A tradition and a livelihood
With the periodic change of various seasons, our eating habits also change. One of the trademarks of the Bengali winter is the pitha. A pitha is a traditional variety of homemade cake made of rice flour, coconut, cream and molasses. It comes in all sorts of tastes and all sorts of colors. The making of pithas also has symbolic value- it represents the reaping of the big harvest. Pithas are unique to Bangladesh, and one of our most enduring cultural icons. The vibrant colors, subtle flavors and simple ingredients of a pitha communicates a lot about our rural culture. This aspect of our culture is particularly prominent in winter. There are so many different varieties of pitha, the prominent ones being chitoi, bhapa, puli, patishapta and pakon. There are pitha festivals these days in many parts of the country- both rural and urban- offering tantalizing samples of many different varieties. There is and usually has been, a somewhat festive or seasonal association with the consumption of pitha. Pitha, is an occasion.

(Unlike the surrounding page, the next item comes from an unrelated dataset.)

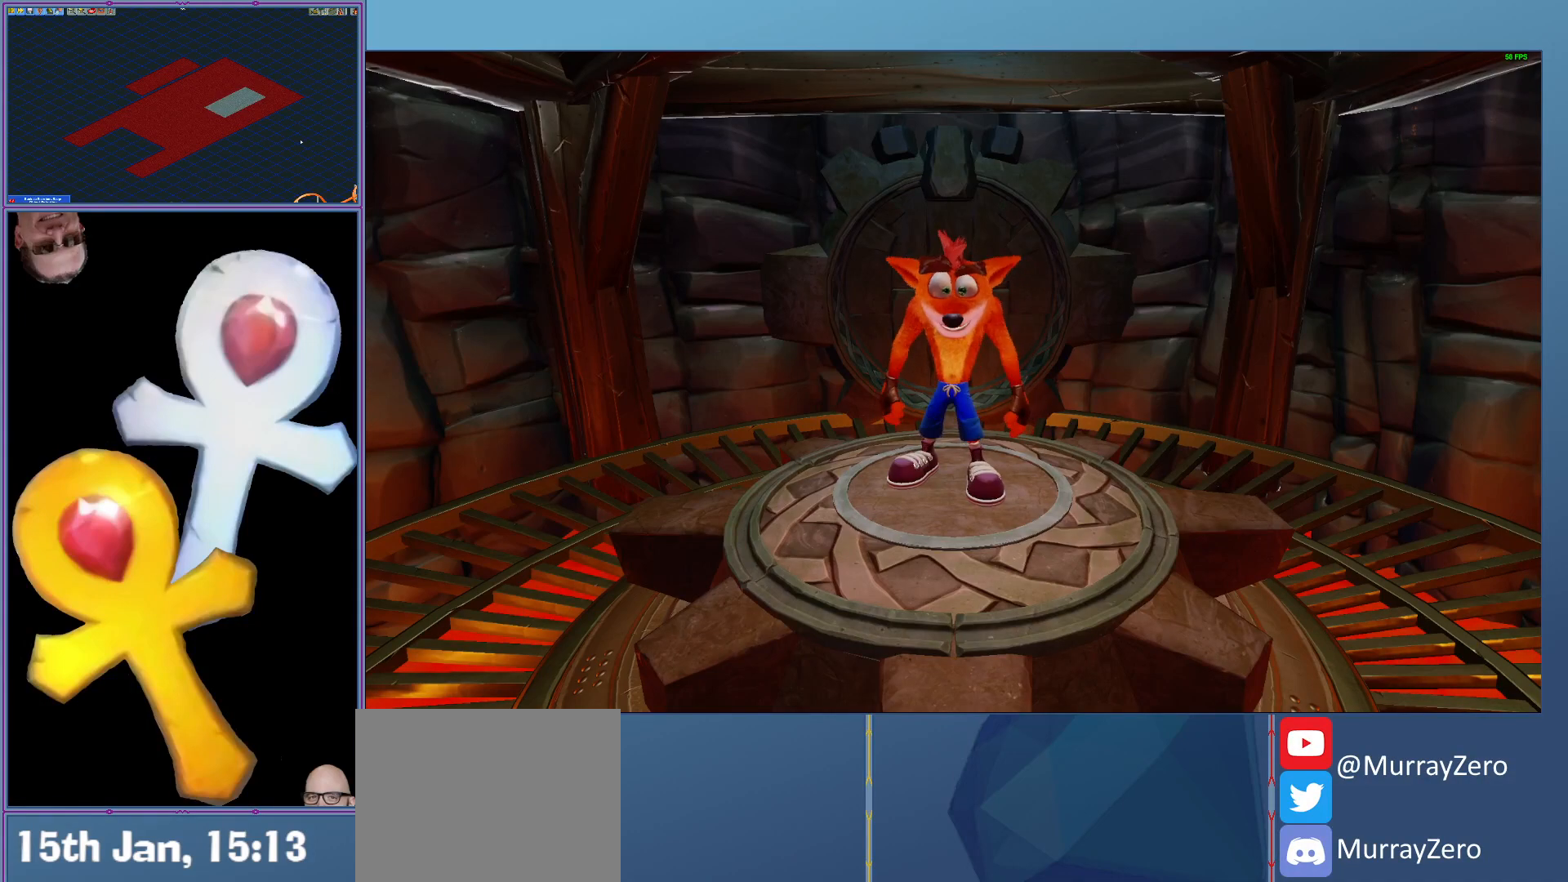
{"buttons": [], "left_stick": "center", "events": []}
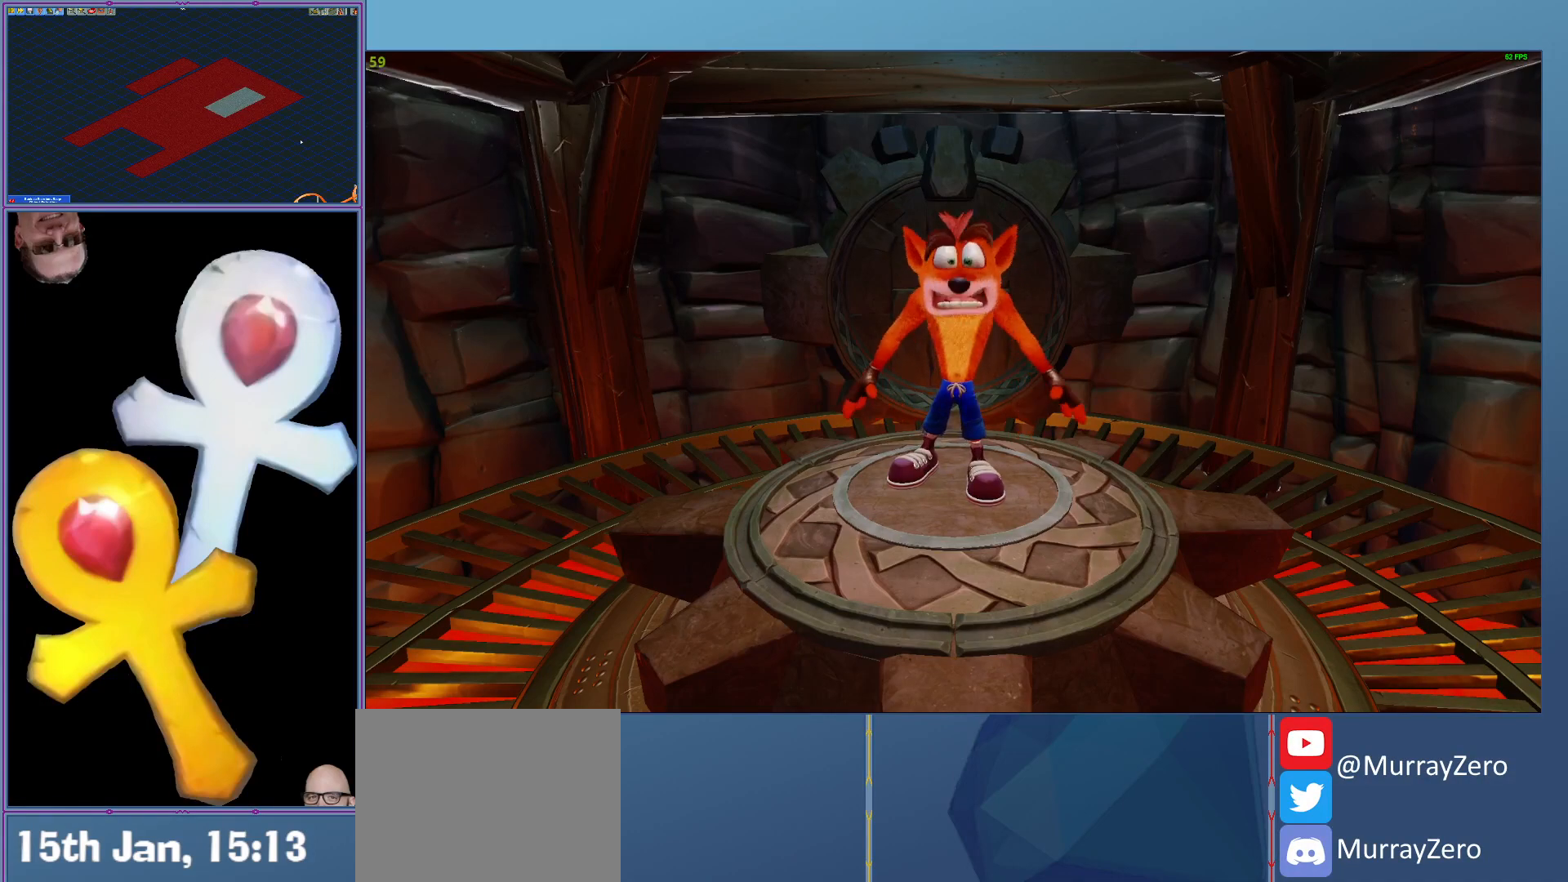
{"buttons": [], "left_stick": "center", "events": []}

In Bangladesh, for many, pitha is not just a seasonal celebration, but also a livelihood. This is particularly true in the case of women. Nazma Akhtar, of Fatullah, Narayangonj, is such a woman. She is around 40 years old and has been selling pitha for the last 10 years in Dharmagonj of Fatullah. Her husband is a rickshaw puller. At first, she was, essentially, a part-time worker for the Dhaka Vegetable Oil Industry. She gets work often, but after paying the rent and the educational expenses for their three children, Nazma and her husband Borkot don't have much left to run the family. Nazma and Borkot needed to do some extra work. Now Nazma sits regularly in Dharmagonj Bazaar and sells tea with biscuits and muri- puffed rice. In the evening, she sits in a corner of the street with her two sons Ashraful and Saiful. Since then, the financial condition of her family had improved. Later, she got the idea to sell pithas from her brother Hashim. Asked why she has chosen such a profession, she says that she gets a small amount of rice from her father's property and can smash it by herself . As a result, it costs her very little to produce pithas. Mainly she sells chitoi pitha which is 2 taka per piece and bhapa pitha is 4 taka per piece. Along with pitha, she sells various kinds of bhorta such as dried fish, red chilly, coriander, etc. which is free with chitoi pitha. If she gets 2 taka more then she puts more molasses and coconut in vapa pitha. Every evening, she spends around 150 taka and gets almost 80-100 taka profit. Her children help her prepare as well as serve the merchandise. Sometimes Borkot accompanies her when she is out selling. Now she is living a happier life. She says that even though the work is tough, seeing her children happy makes it all worth it. Like Nazma, there are also many women who are selling pithas in the streets of Narayangonj district. This is indeed a great livelihood for rural Bangladeshi women.